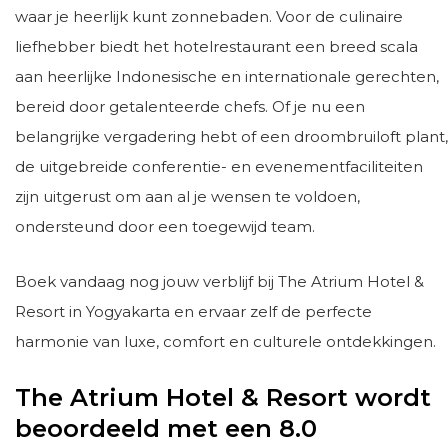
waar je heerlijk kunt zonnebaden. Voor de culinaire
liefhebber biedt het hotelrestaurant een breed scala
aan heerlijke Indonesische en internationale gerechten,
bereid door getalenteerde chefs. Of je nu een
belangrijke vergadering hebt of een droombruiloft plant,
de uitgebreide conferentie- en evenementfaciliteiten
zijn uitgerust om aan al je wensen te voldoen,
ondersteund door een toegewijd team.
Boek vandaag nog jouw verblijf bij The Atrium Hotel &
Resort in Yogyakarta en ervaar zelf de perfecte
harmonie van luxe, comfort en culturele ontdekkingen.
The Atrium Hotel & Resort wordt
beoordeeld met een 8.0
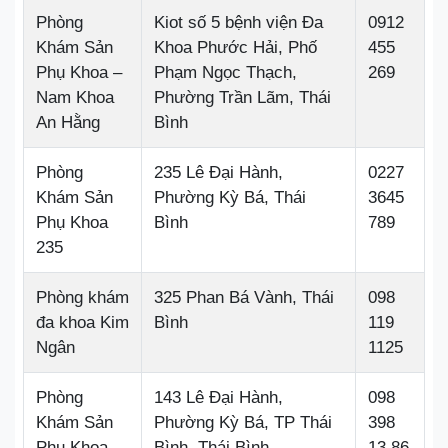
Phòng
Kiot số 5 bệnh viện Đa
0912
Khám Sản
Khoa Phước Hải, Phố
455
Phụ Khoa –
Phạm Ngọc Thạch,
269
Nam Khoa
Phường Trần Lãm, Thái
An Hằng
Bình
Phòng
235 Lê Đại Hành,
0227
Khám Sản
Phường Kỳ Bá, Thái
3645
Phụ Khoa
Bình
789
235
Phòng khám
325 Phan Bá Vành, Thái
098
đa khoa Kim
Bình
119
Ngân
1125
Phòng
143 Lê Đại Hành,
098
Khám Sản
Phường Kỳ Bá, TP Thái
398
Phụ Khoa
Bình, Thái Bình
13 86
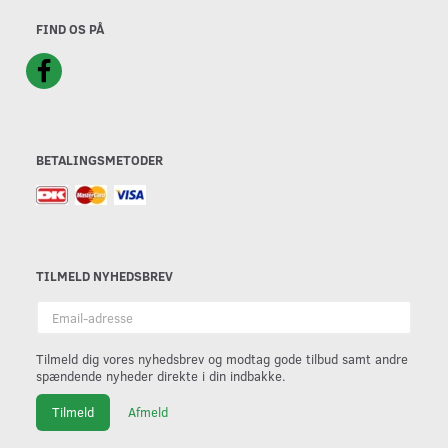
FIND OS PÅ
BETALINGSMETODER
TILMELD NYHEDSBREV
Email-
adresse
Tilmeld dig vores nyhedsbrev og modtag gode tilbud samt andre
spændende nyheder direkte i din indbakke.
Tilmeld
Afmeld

═══

:: How to complete this task ::
Rewrite the text of all the records above, changing "Lê Đại Hành" to "Trần Hưng Đạo" and keeping everything else the same. Omit the pictures.

:: Solution to the exercise ::
waar je heerlijk kunt zonnebaden. Voor de culinaire
liefhebber biedt het hotelrestaurant een breed scala
aan heerlijke Indonesische en internationale gerechten,
bereid door getalenteerde chefs. Of je nu een
belangrijke vergadering hebt of een droombruiloft plant,
de uitgebreide conferentie- en evenementfaciliteiten
zijn uitgerust om aan al je wensen te voldoen,
ondersteund door een toegewijd team.
Boek vandaag nog jouw verblijf bij The Atrium Hotel &
Resort in Yogyakarta en ervaar zelf de perfecte
harmonie van luxe, comfort en culturele ontdekkingen.
The Atrium Hotel & Resort wordt
beoordeeld met een 8.0
Phòng
Kiot số 5 bệnh viện Đa
0912
Khám Sản
Khoa Phước Hải, Phố
455
Phụ Khoa –
Phạm Ngọc Thạch,
269
Nam Khoa
Phường Trần Lãm, Thái
An Hằng
Bình
Phòng
235 Trần Hưng Đạo,
0227
Khám Sản
Phường Kỳ Bá, Thái
3645
Phụ Khoa
Bình
789
235
Phòng khám
325 Phan Bá Vành, Thái
098
đa khoa Kim
Bình
119
Ngân
1125
Phòng
143 Trần Hưng Đạo,
098
Khám Sản
Phường Kỳ Bá, TP Thái
398
Phụ Khoa
Bình, Thái Bình
13 86
FIND OS PÅ
BETALINGSMETODER
TILMELD NYHEDSBREV
Email-
adresse
Tilmeld dig vores nyhedsbrev og modtag gode tilbud samt andre
spændende nyheder direkte i din indbakke.
Tilmeld
Afmeld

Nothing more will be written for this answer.